Listed records -
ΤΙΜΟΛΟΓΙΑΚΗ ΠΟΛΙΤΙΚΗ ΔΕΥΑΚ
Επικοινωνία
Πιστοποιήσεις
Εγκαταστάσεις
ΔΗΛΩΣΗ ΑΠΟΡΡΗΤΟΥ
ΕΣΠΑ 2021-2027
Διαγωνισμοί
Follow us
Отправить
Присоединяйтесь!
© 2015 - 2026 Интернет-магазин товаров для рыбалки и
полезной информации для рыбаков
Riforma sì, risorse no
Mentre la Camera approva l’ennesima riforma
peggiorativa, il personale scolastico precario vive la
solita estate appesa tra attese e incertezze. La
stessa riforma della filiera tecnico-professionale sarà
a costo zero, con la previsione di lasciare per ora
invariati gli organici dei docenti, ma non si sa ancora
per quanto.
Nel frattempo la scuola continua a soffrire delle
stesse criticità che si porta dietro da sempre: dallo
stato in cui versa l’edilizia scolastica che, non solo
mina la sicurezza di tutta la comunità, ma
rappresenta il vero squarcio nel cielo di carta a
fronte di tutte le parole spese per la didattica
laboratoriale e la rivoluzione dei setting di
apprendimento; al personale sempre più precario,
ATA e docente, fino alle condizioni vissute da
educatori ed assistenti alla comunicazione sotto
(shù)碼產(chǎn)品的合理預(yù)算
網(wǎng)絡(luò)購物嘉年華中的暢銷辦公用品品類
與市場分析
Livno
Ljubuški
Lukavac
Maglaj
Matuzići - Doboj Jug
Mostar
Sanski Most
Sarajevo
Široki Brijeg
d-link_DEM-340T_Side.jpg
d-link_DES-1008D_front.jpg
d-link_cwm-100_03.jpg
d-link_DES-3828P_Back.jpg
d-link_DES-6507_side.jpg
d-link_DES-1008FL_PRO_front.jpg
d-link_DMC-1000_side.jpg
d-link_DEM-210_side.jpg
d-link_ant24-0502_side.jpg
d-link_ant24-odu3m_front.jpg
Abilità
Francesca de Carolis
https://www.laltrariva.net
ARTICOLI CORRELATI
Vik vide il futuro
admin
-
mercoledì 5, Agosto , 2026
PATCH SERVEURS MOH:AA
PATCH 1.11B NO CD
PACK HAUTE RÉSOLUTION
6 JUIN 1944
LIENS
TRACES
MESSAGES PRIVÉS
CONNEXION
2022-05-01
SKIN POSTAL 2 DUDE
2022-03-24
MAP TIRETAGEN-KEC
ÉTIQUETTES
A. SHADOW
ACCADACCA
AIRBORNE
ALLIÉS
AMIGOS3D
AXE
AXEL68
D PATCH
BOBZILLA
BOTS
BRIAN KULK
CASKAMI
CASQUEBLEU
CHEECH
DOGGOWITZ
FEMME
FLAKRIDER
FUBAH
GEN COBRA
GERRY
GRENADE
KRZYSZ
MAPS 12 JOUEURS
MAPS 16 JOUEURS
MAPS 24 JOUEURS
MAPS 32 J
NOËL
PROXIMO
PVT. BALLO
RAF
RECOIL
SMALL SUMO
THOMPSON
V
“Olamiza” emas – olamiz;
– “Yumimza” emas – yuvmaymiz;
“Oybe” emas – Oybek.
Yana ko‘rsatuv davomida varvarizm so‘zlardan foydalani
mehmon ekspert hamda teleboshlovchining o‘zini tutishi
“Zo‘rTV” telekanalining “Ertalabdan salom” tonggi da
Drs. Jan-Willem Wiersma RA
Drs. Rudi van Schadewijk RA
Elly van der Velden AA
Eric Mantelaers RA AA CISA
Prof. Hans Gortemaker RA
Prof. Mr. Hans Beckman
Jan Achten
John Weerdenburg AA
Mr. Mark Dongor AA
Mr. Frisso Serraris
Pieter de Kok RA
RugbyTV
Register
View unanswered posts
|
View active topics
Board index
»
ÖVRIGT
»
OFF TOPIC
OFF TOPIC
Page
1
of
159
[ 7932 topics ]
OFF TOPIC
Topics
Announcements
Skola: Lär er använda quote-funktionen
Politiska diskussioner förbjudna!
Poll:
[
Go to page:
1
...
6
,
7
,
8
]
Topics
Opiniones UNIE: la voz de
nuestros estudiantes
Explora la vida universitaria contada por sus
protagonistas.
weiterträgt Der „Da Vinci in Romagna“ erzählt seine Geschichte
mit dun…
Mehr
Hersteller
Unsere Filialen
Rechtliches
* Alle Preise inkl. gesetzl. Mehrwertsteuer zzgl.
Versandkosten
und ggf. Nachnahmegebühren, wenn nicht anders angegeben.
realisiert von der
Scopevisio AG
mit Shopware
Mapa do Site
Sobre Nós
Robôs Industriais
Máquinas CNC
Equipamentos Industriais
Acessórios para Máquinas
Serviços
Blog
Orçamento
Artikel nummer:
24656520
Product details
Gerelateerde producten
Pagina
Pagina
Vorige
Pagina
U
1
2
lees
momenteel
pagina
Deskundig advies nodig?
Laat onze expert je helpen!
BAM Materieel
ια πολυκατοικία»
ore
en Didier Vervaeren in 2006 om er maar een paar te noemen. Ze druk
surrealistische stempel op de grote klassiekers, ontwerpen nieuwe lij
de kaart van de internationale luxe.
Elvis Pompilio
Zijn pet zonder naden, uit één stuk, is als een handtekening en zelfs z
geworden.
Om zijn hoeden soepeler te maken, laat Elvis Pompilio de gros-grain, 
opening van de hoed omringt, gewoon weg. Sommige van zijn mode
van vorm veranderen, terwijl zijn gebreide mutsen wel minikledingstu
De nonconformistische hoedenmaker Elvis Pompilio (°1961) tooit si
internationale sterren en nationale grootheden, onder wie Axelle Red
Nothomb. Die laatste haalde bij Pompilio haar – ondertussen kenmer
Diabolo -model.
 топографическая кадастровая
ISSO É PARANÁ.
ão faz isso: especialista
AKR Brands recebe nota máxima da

Work task -
Reproduce every line of the material, substituting "TAGS" for each occurrence of "ÉTIQUETTES" and leaving everything else unchanged.

Exercise response -
ΤΙΜΟΛΟΓΙΑΚΗ ΠΟΛΙΤΙΚΗ ΔΕΥΑΚ
Επικοινωνία
Πιστοποιήσεις
Εγκαταστάσεις
ΔΗΛΩΣΗ ΑΠΟΡΡΗΤΟΥ
ΕΣΠΑ 2021-2027
Διαγωνισμοί
Follow us
Отправить
Присоединяйтесь!
© 2015 - 2026 Интернет-магазин товаров для рыбалки и
полезной информации для рыбаков
Riforma sì, risorse no
Mentre la Camera approva l’ennesima riforma
peggiorativa, il personale scolastico precario vive la
solita estate appesa tra attese e incertezze. La
stessa riforma della filiera tecnico-professionale sarà
a costo zero, con la previsione di lasciare per ora
invariati gli organici dei docenti, ma non si sa ancora
per quanto.
Nel frattempo la scuola continua a soffrire delle
stesse criticità che si porta dietro da sempre: dallo
stato in cui versa l’edilizia scolastica che, non solo
mina la sicurezza di tutta la comunità, ma
rappresenta il vero squarcio nel cielo di carta a
fronte di tutte le parole spese per la didattica
laboratoriale e la rivoluzione dei setting di
apprendimento; al personale sempre più precario,
ATA e docente, fino alle condizioni vissute da
educatori ed assistenti alla comunicazione sotto
(shù)碼產(chǎn)品的合理預(yù)算
網(wǎng)絡(luò)購物嘉年華中的暢銷辦公用品品類
與市場分析
Livno
Ljubuški
Lukavac
Maglaj
Matuzići - Doboj Jug
Mostar
Sanski Most
Sarajevo
Široki Brijeg
d-link_DEM-340T_Side.jpg
d-link_DES-1008D_front.jpg
d-link_cwm-100_03.jpg
d-link_DES-3828P_Back.jpg
d-link_DES-6507_side.jpg
d-link_DES-1008FL_PRO_front.jpg
d-link_DMC-1000_side.jpg
d-link_DEM-210_side.jpg
d-link_ant24-0502_side.jpg
d-link_ant24-odu3m_front.jpg
Abilità
Francesca de Carolis
https://www.laltrariva.net
ARTICOLI CORRELATI
Vik vide il futuro
admin
-
mercoledì 5, Agosto , 2026
PATCH SERVEURS MOH:AA
PATCH 1.11B NO CD
PACK HAUTE RÉSOLUTION
6 JUIN 1944
LIENS
TRACES
MESSAGES PRIVÉS
CONNEXION
2022-05-01
SKIN POSTAL 2 DUDE
2022-03-24
MAP TIRETAGEN-KEC
TAGS
A. SHADOW
ACCADACCA
AIRBORNE
ALLIÉS
AMIGOS3D
AXE
AXEL68
D PATCH
BOBZILLA
BOTS
BRIAN KULK
CASKAMI
CASQUEBLEU
CHEECH
DOGGOWITZ
FEMME
FLAKRIDER
FUBAH
GEN COBRA
GERRY
GRENADE
KRZYSZ
MAPS 12 JOUEURS
MAPS 16 JOUEURS
MAPS 24 JOUEURS
MAPS 32 J
NOËL
PROXIMO
PVT. BALLO
RAF
RECOIL
SMALL SUMO
THOMPSON
V
“Olamiza” emas – olamiz;
– “Yumimza” emas – yuvmaymiz;
“Oybe” emas – Oybek.
Yana ko‘rsatuv davomida varvarizm so‘zlardan foydalani
mehmon ekspert hamda teleboshlovchining o‘zini tutishi
“Zo‘rTV” telekanalining “Ertalabdan salom” tonggi da
Drs. Jan-Willem Wiersma RA
Drs. Rudi van Schadewijk RA
Elly van der Velden AA
Eric Mantelaers RA AA CISA
Prof. Hans Gortemaker RA
Prof. Mr. Hans Beckman
Jan Achten
John Weerdenburg AA
Mr. Mark Dongor AA
Mr. Frisso Serraris
Pieter de Kok RA
RugbyTV
Register
View unanswered posts
|
View active topics
Board index
»
ÖVRIGT
»
OFF TOPIC
OFF TOPIC
Page
1
of
159
[ 7932 topics ]
OFF TOPIC
Topics
Announcements
Skola: Lär er använda quote-funktionen
Politiska diskussioner förbjudna!
Poll:
[
Go to page:
1
...
6
,
7
,
8
]
Topics
Opiniones UNIE: la voz de
nuestros estudiantes
Explora la vida universitaria contada por sus
protagonistas.
weiterträgt Der „Da Vinci in Romagna“ erzählt seine Geschichte
mit dun…
Mehr
Hersteller
Unsere Filialen
Rechtliches
* Alle Preise inkl. gesetzl. Mehrwertsteuer zzgl.
Versandkosten
und ggf. Nachnahmegebühren, wenn nicht anders angegeben.
realisiert von der
Scopevisio AG
mit Shopware
Mapa do Site
Sobre Nós
Robôs Industriais
Máquinas CNC
Equipamentos Industriais
Acessórios para Máquinas
Serviços
Blog
Orçamento
Artikel nummer:
24656520
Product details
Gerelateerde producten
Pagina
Pagina
Vorige
Pagina
U
1
2
lees
momenteel
pagina
Deskundig advies nodig?
Laat onze expert je helpen!
BAM Materieel
ια πολυκατοικία»
ore
en Didier Vervaeren in 2006 om er maar een paar te noemen. Ze druk
surrealistische stempel op de grote klassiekers, ontwerpen nieuwe lij
de kaart van de internationale luxe.
Elvis Pompilio
Zijn pet zonder naden, uit één stuk, is als een handtekening en zelfs z
geworden.
Om zijn hoeden soepeler te maken, laat Elvis Pompilio de gros-grain, 
opening van de hoed omringt, gewoon weg. Sommige van zijn mode
van vorm veranderen, terwijl zijn gebreide mutsen wel minikledingstu
De nonconformistische hoedenmaker Elvis Pompilio (°1961) tooit si
internationale sterren en nationale grootheden, onder wie Axelle Red
Nothomb. Die laatste haalde bij Pompilio haar – ondertussen kenmer
Diabolo -model.
 топографическая кадастровая
ISSO É PARANÁ.
ão faz isso: especialista
AKR Brands recebe nota máxima da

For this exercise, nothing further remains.